Let $\mathbb{A}^1$ be the affine line (considered as algebraic variety) endowed with action by $\mathbb{G}_m$ via $t \cdot a = ta$.
If we form a set theoretical quotient $\mathbb{A}^1/\mathbb{G}_m$ then it consists of exactly two points/orbit classes, namely $\{0\}$ and $\mathbb{A}^1 \backslash \{0\}$.
My QUESTION is what is the concretee reason why this (naive) quotient cannot have structure of an algebraic variety? (remark: this observation motivates to define the quotient in categorial way in order to acheve a quotient in right category).
Attempts: the "point" $\mathbb{A}^1 \backslash \{0\}$ is dense in $\mathbb{A}^1/\mathbb{G}_m$ so every element of the coordinate ring $K[\mathbb{A}^1/\mathbb{G}_m]$ vanishing in $\mathbb{A}^1 \backslash \{0\}$ would vanish everywhere. Does it lead to a contradiction?
Futhermore: Is there a pure topological argument wrt structure of Zariski topology which provides the desired result?
The set theoretical quotient doesn't make sense, in the sense that the action map $\mathbb{G}_m\times_k \mathbb{A}^1_k\to \mathbb{A}^1_k$ is not a well-defined map on the underlying topological space.
Let's assume that you mean that you want $\mathbb{A}^1_k/\mathbb{G}_m$ to be two points $X=\{\eta,s\}$ with topology $\{X,\{\eta\}\}$. Then, this topological space certainly is the underlying space of a scheme. For example, if $A$ is any DVR then $\mathrm{Spec}(A)$ is homeomorphic to $X$.

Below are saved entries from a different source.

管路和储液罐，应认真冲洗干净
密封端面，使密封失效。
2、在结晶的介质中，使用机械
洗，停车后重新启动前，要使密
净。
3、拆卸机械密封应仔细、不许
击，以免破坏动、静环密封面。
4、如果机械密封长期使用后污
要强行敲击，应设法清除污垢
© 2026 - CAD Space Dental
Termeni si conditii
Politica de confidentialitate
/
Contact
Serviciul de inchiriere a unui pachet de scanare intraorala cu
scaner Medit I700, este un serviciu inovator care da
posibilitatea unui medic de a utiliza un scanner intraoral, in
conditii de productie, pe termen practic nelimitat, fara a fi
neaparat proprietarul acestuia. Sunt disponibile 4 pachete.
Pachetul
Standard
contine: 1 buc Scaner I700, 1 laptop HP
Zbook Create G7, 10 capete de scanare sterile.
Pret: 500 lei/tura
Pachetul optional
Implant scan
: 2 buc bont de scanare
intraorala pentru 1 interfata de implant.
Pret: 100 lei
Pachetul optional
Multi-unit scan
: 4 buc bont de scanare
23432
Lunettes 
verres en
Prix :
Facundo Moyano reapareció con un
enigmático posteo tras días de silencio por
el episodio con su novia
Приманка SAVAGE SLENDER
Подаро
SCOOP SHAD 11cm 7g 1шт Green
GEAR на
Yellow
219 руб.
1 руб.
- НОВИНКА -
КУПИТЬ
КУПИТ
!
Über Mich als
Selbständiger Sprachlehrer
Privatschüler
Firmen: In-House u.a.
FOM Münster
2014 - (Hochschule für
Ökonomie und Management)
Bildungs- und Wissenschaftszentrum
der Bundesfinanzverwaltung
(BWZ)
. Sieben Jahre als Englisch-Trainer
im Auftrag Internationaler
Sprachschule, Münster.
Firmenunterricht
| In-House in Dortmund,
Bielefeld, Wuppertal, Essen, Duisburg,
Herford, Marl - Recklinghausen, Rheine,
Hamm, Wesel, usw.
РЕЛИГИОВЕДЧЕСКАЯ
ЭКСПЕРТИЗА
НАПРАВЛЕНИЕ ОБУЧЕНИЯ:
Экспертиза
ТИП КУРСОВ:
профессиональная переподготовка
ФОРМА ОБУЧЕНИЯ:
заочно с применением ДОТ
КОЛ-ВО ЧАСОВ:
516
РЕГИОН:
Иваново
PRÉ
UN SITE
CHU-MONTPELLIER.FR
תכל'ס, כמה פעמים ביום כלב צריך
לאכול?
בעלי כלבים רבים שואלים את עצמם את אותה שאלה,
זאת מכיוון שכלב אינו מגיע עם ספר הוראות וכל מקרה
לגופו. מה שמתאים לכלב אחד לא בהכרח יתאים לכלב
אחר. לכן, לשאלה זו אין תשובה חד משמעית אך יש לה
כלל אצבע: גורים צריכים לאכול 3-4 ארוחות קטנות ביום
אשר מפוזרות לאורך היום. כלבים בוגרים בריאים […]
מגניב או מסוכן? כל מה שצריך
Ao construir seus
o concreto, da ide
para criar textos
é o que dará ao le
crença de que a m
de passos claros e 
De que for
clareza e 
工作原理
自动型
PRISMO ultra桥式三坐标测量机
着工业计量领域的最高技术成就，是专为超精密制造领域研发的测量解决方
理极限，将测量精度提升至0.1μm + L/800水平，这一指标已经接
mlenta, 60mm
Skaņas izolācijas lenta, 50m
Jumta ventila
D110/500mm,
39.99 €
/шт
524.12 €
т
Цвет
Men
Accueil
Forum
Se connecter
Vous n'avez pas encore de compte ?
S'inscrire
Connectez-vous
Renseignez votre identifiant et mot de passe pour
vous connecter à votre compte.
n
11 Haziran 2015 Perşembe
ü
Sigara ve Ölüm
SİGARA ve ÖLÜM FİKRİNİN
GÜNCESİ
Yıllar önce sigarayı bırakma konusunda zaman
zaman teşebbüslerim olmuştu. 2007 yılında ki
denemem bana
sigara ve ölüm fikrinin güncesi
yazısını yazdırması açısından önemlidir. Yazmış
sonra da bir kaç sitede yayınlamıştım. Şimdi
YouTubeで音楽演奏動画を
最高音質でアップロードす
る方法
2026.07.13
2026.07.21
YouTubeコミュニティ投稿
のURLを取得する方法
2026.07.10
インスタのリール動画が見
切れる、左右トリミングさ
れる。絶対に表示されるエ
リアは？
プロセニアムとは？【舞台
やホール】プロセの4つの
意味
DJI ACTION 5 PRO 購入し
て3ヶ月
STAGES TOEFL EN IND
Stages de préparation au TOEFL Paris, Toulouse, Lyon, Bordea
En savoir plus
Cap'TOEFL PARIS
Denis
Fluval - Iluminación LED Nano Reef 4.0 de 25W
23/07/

But, let's show that there is no natural $k$-scheme structure on $X$ and a surjective map $\mathbb{A}^1_k\to X$ which is $\mathbb{G}_m(k)$-invariant where we assume that $k=\overline{k}$ for simplicity. Note $X$ is necessarily affine since $s$ has a neighborhood which is affine, but its only neighborhood is $X$. Thus, $X=\mathrm{Spec}(R)$ for some $R$. Note that if we have a map $\mathbb{A}^1_k\to X$ which is surjective (or just dominant, they're the same thing here) then we know that the map $R\to k[x]$ has kernel $I$ contained in the nilradical of $R$. Note though that by assumption we have that the image of $k[x]$ lands in the $\mathbb{G}_m(k)$-invariants of $k[x]$ which is just $k$. Since $R$ is a $k$-algebra this forces the image of $R$ to be $k$. Thus, $R/I\cong k$. But, since $I$ is contained in the nilradical of $R$ we know that $|\mathrm{Spec}(R/I)|=|\mathrm{Spec}(R)|$ (where $|S|$ is the underlying space of $S$) but $R/I=k$ so this is a contradiction.